The world's ultra-wealthy population grew to 226,450 individuals last year, and their combined wealth expanded to $27 trillion, according to a new report by Wealth-X, a global wealth information and insight business.
Over the next five years, the report forecast, the number of people with a net worth of $30 million or more will increase to 299,000, with an additional $8.7 trillion of newly created wealth.
The elite group, which comprises a mere 0.003% of the world's population, grew by 3.5% in 2016, a partial rebound from the previous year's 7.1% decline. Their aggregate wealth grew by a modest 1.5%.
This report used Wealth-X's proprietary Wealth and Investable Assets Model, which produces statistically significant estimates for total private wealth and estimates the size of the population by level of wealth and investable assets for the world and each of the top 70 economies that account for 97% of world GDP.
Wealth-X said its proprietary database of more than 100,000 dossiers on ultra-high-net-worth individuals across the globe, as well as further dossiers on individuals lower down the wealth pyramid, allowed it to construct wealth distribution patterns using real, rather than implied, wealth distributions, making the model more reliable.
Regional Variations
The Wealth-X report noted sharp regional fluctuations in dollar-denominated wealth creation. North America and Asia recorded the only significant rises in wealth in 2016, up 5.1% and 3.5%, respectively.
Total wealth in Europe edged down 2.4%, and plummeted 10.2% in Latin America and the Caribbean. Fortunes remained largely unchanged in the Middle East and declined by 4.7% in Africa.
Buoyed by a stronger dollar, rising equity markets and a robust tech sector, the U.S. consolidated its dominant status as the world's leading ultra-high-net-worth country, the number of rich individuals increasing by 6.7% and their wealth by 6% from the year before.
Japan, China, Germany and the U.K. rounded out the top five countries, which accounted for nearly 57% of the global ultra-wealthy population and just shy of 55% of their wealth in 2016.

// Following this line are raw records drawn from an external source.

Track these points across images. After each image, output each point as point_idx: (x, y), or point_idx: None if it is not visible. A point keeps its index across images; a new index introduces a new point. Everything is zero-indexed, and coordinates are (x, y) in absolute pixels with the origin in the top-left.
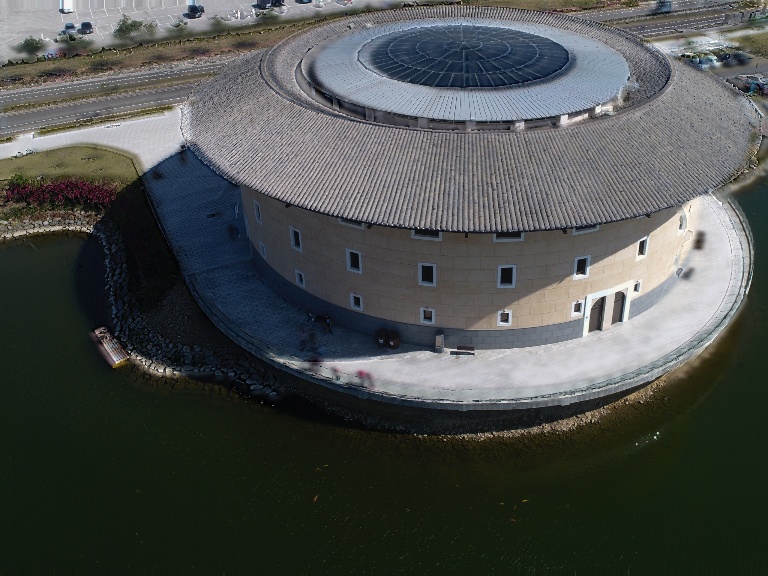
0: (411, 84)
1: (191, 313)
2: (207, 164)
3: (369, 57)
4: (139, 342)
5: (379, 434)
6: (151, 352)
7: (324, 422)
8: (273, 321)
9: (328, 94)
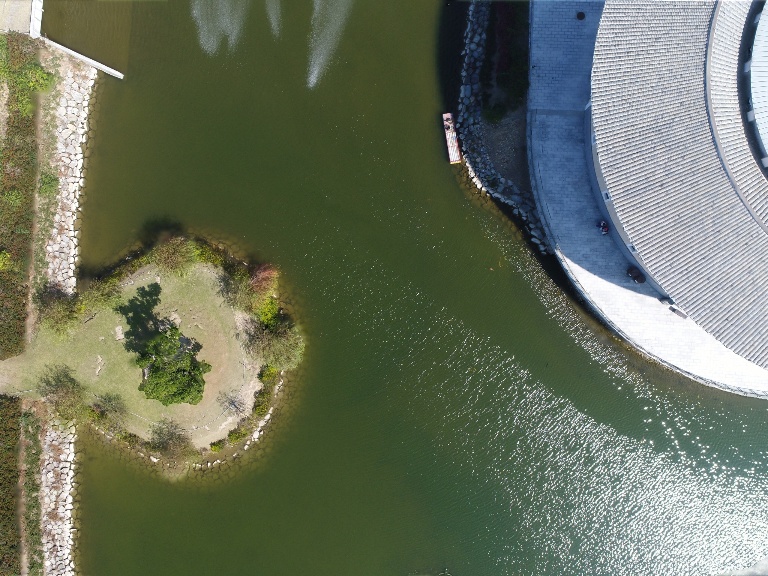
0: None
1: (518, 146)
2: (595, 132)
3: None
4: (471, 151)
5: (593, 323)
6: (477, 166)
7: (565, 294)
8: (573, 209)
9: (752, 103)
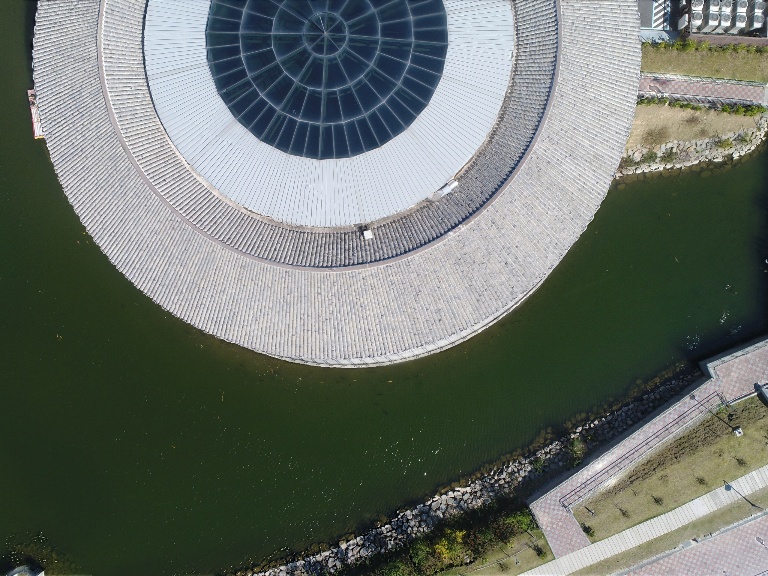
0: (221, 101)
1: None
2: None
3: (224, 0)
4: None
5: None
6: None
7: None
8: None
9: (146, 70)
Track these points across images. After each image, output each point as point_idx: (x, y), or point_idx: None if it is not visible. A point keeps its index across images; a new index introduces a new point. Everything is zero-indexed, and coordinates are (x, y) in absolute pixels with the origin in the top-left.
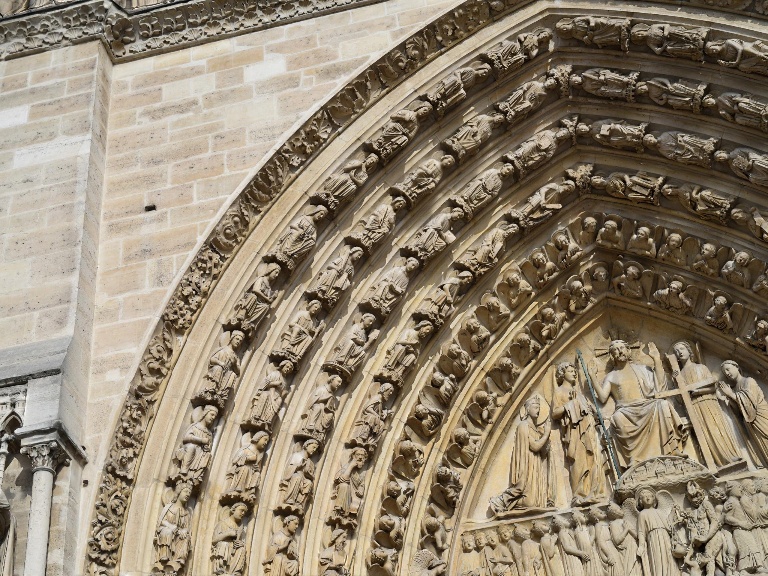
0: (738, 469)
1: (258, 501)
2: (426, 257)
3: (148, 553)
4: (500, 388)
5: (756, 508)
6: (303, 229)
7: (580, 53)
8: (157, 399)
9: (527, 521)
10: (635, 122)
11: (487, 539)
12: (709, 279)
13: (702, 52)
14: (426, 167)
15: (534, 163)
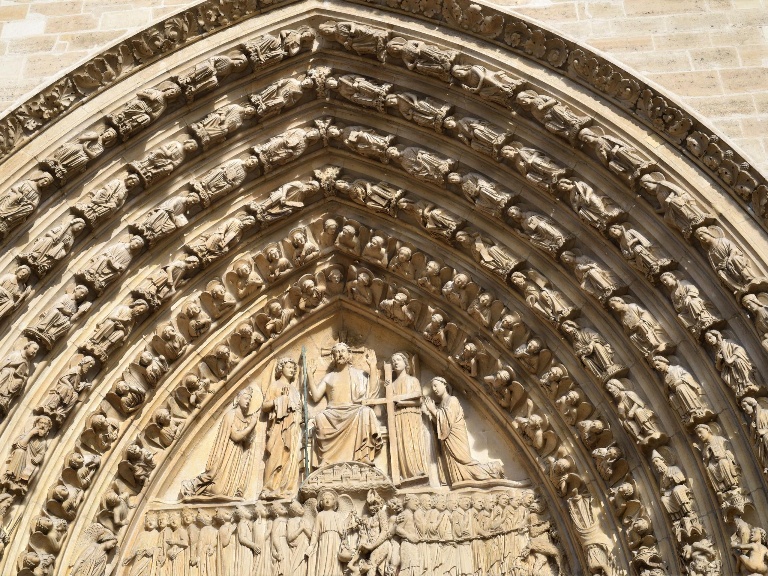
0: (420, 483)
1: None
2: (152, 237)
3: None
4: (215, 375)
5: (426, 523)
6: (23, 193)
7: (341, 57)
8: None
9: (212, 508)
10: (384, 133)
11: (169, 520)
12: (433, 296)
13: (450, 74)
14: (166, 148)
15: (280, 159)
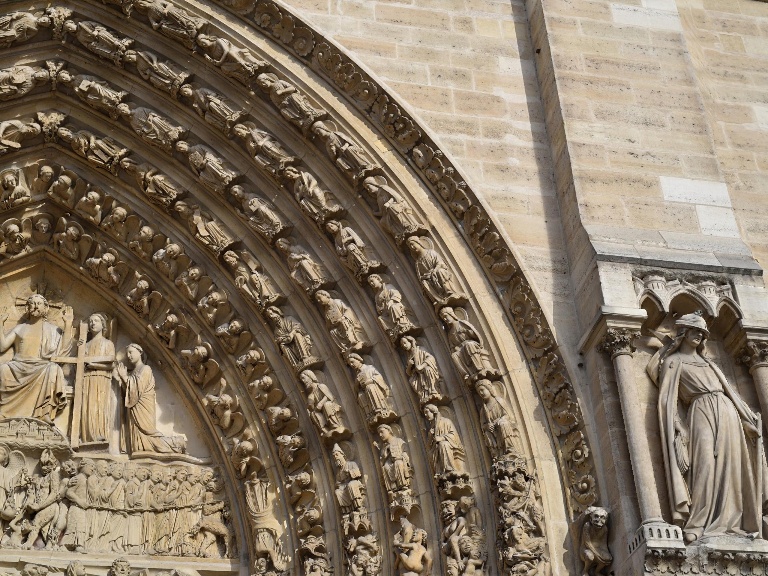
0: (99, 449)
1: None
2: None
3: None
4: None
5: (99, 490)
6: None
7: (84, 2)
8: None
9: None
10: (117, 88)
11: None
12: (142, 261)
13: (194, 41)
14: None
15: (2, 94)
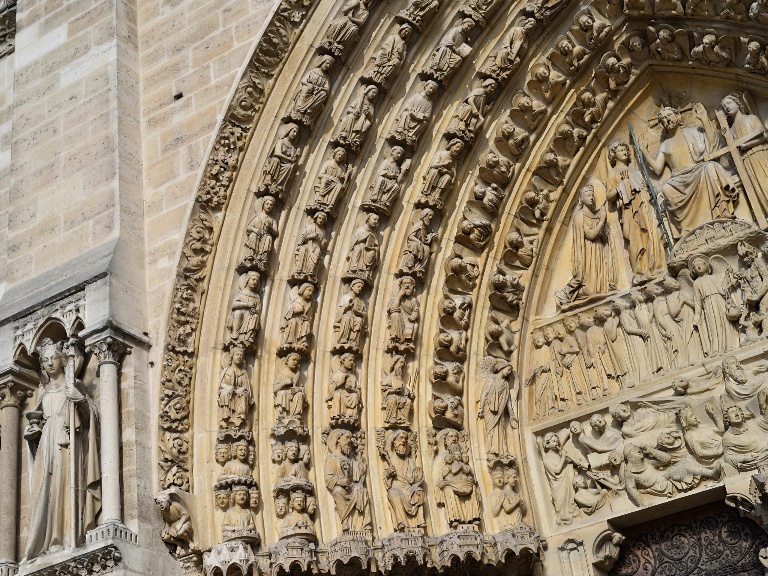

The New York metropolitan area bolstered its position as the world's biggest ultra-high-net-worth city in 2016, with a 9% increase in that population over the previous year.
Hong Kong and Tokyo maintained their top-three city status, the former growing by 4.1% and the latter by 17.5%.
London remained the largest city in Europe, despite a 14.6% decline in its ultra-wealthy population, just ahead of Paris, whose population rose by 4.6%.